Un « plan Sud » est essentiel aux yeux du Conference Board
Pieuvre.ca
Si le gouvernement libéral a le regard résolument tourné vers le Plan Nord et les abondantes ressources minières qui s’y trouvent, le Conference Board du Canada suggère plutôt de s’intéresser à la partie méridionale de la province, soit la grande région montréalaise. Le Conference Board parle ainsi d’un « plan Sud » pour que la métropole devienne le moteur économique qu’elle « devrait être ». Voilà ce qu’affirme l’organisme dans une publication diffusée à l’occasion du Rendez-vous IDU Québec, une conférence organisée par l’Institut de développement urbain du Québec, vendredi à Montréal.
Au dire de Mario Lefebvre, directeur du Centre des études municipales et auteur de cette nouvelle publication intitulée Un « plan Sud » pour faire de Montréal la métropole qu’elle devrait être, le le temps est venu pour le Québec d’adopter aussi un « plan Sud » pour la grande région montréalaise. i Montréal bat de l’aile, ni l’économie du Québec ni celle du Canada ne réaliseront leur plein potentiel, mentionne-t-il, tout en soulignant qu’il était « tout à l’honneur du Québec d’avoir élaboré une stratégie de développement économique, le Plan Nord, pour ses régions nordiques, en raison de la forte demande pour les produits de base et leurs coûts élevés. »
Dans un rapport paru en 2006, le Conference Board concluait que la croissance économique des « villes de convergence » du pays entraînait celle des collectivités environnantes et même de l’ensemble des villes de leur province. Au Québec, c’est la région métropolitaine de recensement (RMR) de Montréal qui joue ce rôle moteur.
Mais voilà que Montréal est en panne, plaide le Conference Board, du moins comparée aux villes de convergence des autres provinces canadiennes. De 1987 à 2011, la croissance économique annuelle moyenne de la RMR de Montréal n’a été que de 1,8 pour cent, comparativement à 2,4 pour cent pour l’ensemble du Canada.

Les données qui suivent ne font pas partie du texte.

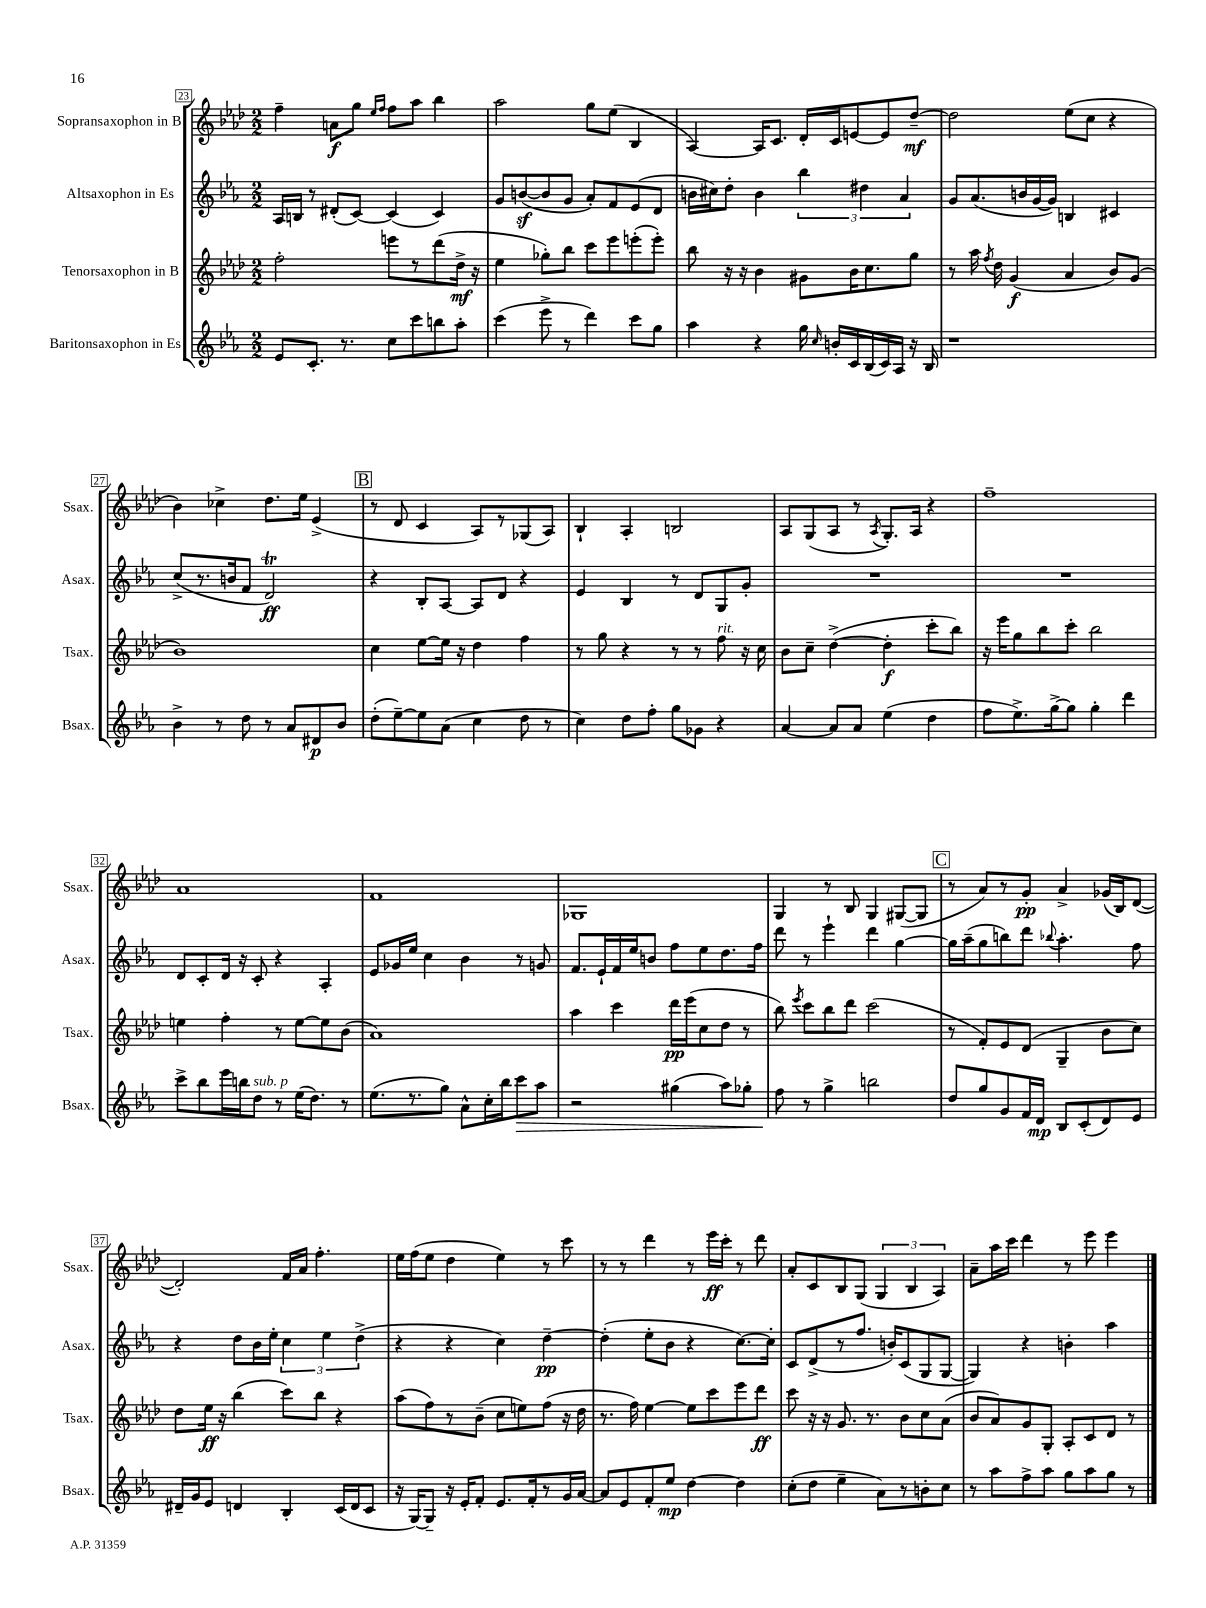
<<
\new StaffGroup <<
\new Staff = "s0" \with { instrumentName = "Sopransaxophon in B" shortInstrumentName = "Ssax." } {
    \clef treble \key aes \major \numericTimeSignature \time 2/2
    \autoBeamOff f''4-- a'8[\f g''8] \grace { ees''16[ f''16] } f''8[ aes''8] bes''4 |
    aes''2 g''8[ ees''8]( bes4 |
    aes4~) aes16[ c'8.] des'16[-. c'16 e'8~ e'8 des''8]~--\mf |
    des''2 ees''8[( c''8] r4 |
    bes'4) ces''4-> des''8.[ ees''16] ees'4->( |
    \mark \markup { \box "B" } r8 des'8 c'4 aes8[) r8 ges8( aes8]) |
    bes4-! aes4-. b2 |
    aes8[ g8( aes8] r8 \acciaccatura { aes8 } g8.[-.) aes16] r4 |
    f''1-- |
    aes'1 |
    f'1 |
    ges1 |
    g4 r8 bes8 g4 gis8[~( gis8] |
    \mark \markup { \box "C" } r8 aes'8[) r8 g'8]-.\pp aes'4-> ges'16[( bes16) des'8]~( |
    des'2-.) f'16[ aes'16] f''4.-. |
    ees''16[ f''16( ees''8] des''4 ees''4) r8 c'''8 |
    r8 r8 des'''4 r8 ees'''16[\ff c'''16]-. r8 des'''8 |
    aes'8[-. c'8 bes8 g8]( \tuplet 3/2 { g4 bes4 aes4) } |
    aes'8[-- aes''16 c'''16] des'''4 r8 ees'''8 ees'''4 \bar "|." |
}
\new Staff = "s1" \with { instrumentName = "Altsaxophon in Es" shortInstrumentName = "Asax." } {
    \clef treble \key ees \major \numericTimeSignature \time 2/2
    \autoBeamOff aes16[ b16] r8 dis'8[-.( c'8]~) c'4( c'4) |
    g'8[ b'8~\sf( b'8 g'8] aes'8[-.) f'8 ees'8( d'8] |
    b'16[ cis''16) d''8]-. b'4 \tuplet 3/2 { bes''4 dis''4 aes'4 } |
    g'8[ aes'8.( b'16 g'16~ g'16]) b4 cis'4 |
    c''8[->( r8. b'16 f'8] d'2\trill\ff) |
    \mark \markup { \box "B" } r4 bes8[-. aes8]~ aes8[ d'8] r4 |
    ees'4 bes4 r8 d'8[ g8 g'8]-. |
    R1 |
    R1 |
    d'8[ c'8-. d'16] r16 c'8-. r4 aes4-. |
    ees'8[ ges'16 ees''16] c''4 bes'4 r8 g'8 |
    f'8.[ ees'16-! f'16 ees''16 b'8] f''8[ ees''8 d''8. f''16] |
    d'''8 r8 ees'''4-! d'''4 g''4~ |
    \mark \markup { \box "C" } g''16[ aes''16--( g''8 b''8) d'''8] \appoggiatura { bes''8 } aes''4.-. f''8 |
    r4 d''8[ bes'16 ees''16]-. \tuplet 3/2 { c''4 ees''4 d''4->( } |
    r4 r4 c''4) d''4~--\pp |
    d''4-.( ees''8[-. bes'8] r4 c''8.[~) c''16]-. |
    c'8[ d'8->( r8 f''8.] b'16[-.) c'8( g8 g8]~ |
    g4) r4 b'4-. aes''4 \bar "|." |
}
\new Staff = "s2" \with { instrumentName = "Tenorsaxophon in B" shortInstrumentName = "Tsax." } {
    \clef treble \key aes \major \numericTimeSignature \time 2/2
    \autoBeamOff f''2-. e'''8[ r8 des'''8( des''16]->\mf r16 |
    ees''4 ges''8[-.) bes''8] c'''8[ ees'''8 e'''8-.( e'''8]-.) |
    bes''8 r16 r16 bes'4 gis'8[ bes'16 c''8. g''8] |
    r8 aes''16 \acciaccatura { f''8 } des''16 g'4\f( aes'4 bes'8[) g'8]( |
    bes'1) |
    \mark \markup { \box "B" } c''4 ees''8[~ ees''16] r16 des''4 f''4 |
    r8 g''8 r4 r8 r8 f''8^\markup { \italic "rit." } r16 c''16 |
    bes'8[ c''8]-- des''4~->( des''4-.\f c'''8[-. bes''8]) |
    r16 ees'''16[ g''8 bes''8 c'''8]-. bes''2 |
    e''4 f''4-. r8 e''8[~ e''8 bes'8]( |
    aes'1) |
    aes''4 c'''4 des'''16[\pp ees'''16( c''8 des''8] r8 |
    bes''8) \acciaccatura { ees'''8 } c'''8[ bes''8 des'''8] c'''2( |
    \mark \markup { \box "C" } r8 f'8[-.) ees'8 des'8]( g4-- bes'8[ c''8]) |
    des''8[ ees''16]\ff r16 bes''4( c'''8[) bes''8] r4 |
    aes''8[( f''8) r8 bes'8]--( c''8[ e''8) f''8]( r16 des''16 |
    r8. f''16) ees''4~ ees''8[ c'''8 ees'''8 des'''8]\ff |
    c'''8 r16 r16 g'8. r8. bes'8[ c''8 aes'8]( |
    bes'8[ aes'8) g'8 g8]-. aes8[-. c'8 des'8] r8 \bar "|." |
}
\new Staff = "s3" \with { instrumentName = "Baritonsaxophon in Es" shortInstrumentName = "Bsax." } {
    \clef treble \key ees \major \numericTimeSignature \time 2/2
    \autoBeamOff ees'8[ c'8.]-. r8. c''8[ c'''8 b''8 aes''8]-. |
    c'''4( ees'''8-> r8 d'''4) c'''8[ g''8] |
    aes''4 r4 g''16 \grace { c''16 } b'16[-. c'16 bes16( c'16) aes16] r16 bes16 |
    r1 |
    bes'4-> r8 d''8 r8 aes'8[ dis'8\p bes'8] |
    \mark \markup { \box "B" } d''8[-.( ees''8~--) ees''8 aes'8]( c''4 d''8 r8 |
    c''4) d''8[ f''8]-. g''8[ ges'8] r4 |
    aes'4~ aes'8[ aes'8] ees''4( d''4 |
    f''8[ ees''8.->) g''16~-> g''8] g''4-. d'''4 |
    c'''8[-> bes''8 ees'''16 b''16 d''8]^\markup { \italic "sub. p" } r8 ees''16[( d''8.]) r8 |
    ees''8.[( r8. g''8]) aes'8[-^ c''16-. bes''16 c'''8\> aes''8] |
    r2 gis''4( aes''8[) ges''8]-. |
    f''8\! r8 g''4-> b''2 |
    \mark \markup { \box "C" } d''8[ g''8 g'8 f'16 d'16]\mp bes8[ c'8-.( d'8) ees'8] |
    dis'16[-- g'16 ees'8] d'4 bes4-. c'16[( d'16 c'8] |
    r16 g16[~) g8]-- r16 ees'16[-. f'8]-. ees'8.[ f'16-. r8 g'16 aes'16]~ |
    aes'8[ ees'8 f'8-. ees''8]\mp d''4~ d''4 |
    c''8[-.( d''8] ees''4-- aes'8[) r8 b'8-. c''8] |
    r8 aes''8[ f''8-> aes''8] g''8[ aes''8 g''8] r8 \bar "|." |
}
>>
>>
\layout { \context { \Score currentBarNumber = #23 \override BarNumber.stencil = #(make-stencil-boxer 0.1 0.3 ly:text-interface::print) } }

La note d’information publiée vendredi repère sept grands axes autour desquels devrait s’articuler l’éventuel plan Sud : rétablir la santé financière des municipalités du grand Montréal, attirer des immigrants et assurer leur intégration, favoriser l’investissement, instaurer une gouvernance transparente et à l’écoute des besoins de la population, soutenir les grappes industrielles, commercialiser la recherche et les produits innovateurs, et intégrer le développement régional, mentionne-t-on par voie de communiqué.
« Rétablir la santé financière des municipalités du grand Montréal devrait être la toute première chose à mettre dans le plan Sud », martèle le Conference Board; plusieurs études de l’organisme ont d’ailleurs montré que les municipalités canadiennes ne sont pas actuellement en mesure de fournir tous les services qu’elles devraient et de financer parallèlement les travaux d’infrastructure dont elles ont besoin pour fonctionner. Dans ce contexte, les grandes villes canadiennes comme Montréal ne peuvent pas, en plus, être des moteurs de croissance économique, précise-t-on.
La note d’information suggère également, entre autres propositions, que Montréal repense son mode de gouvernance. Un grand dessein devrait également guider l’intégration des initiatives pour améliorer la santé économique de Montréal, car souvent ce genre d’initiatives ne visent que des quartiers. Pour que Montréal devienne une métropole florissante, ses politiques doivent s’inscrire dans un projet global, soutient le Conference Board.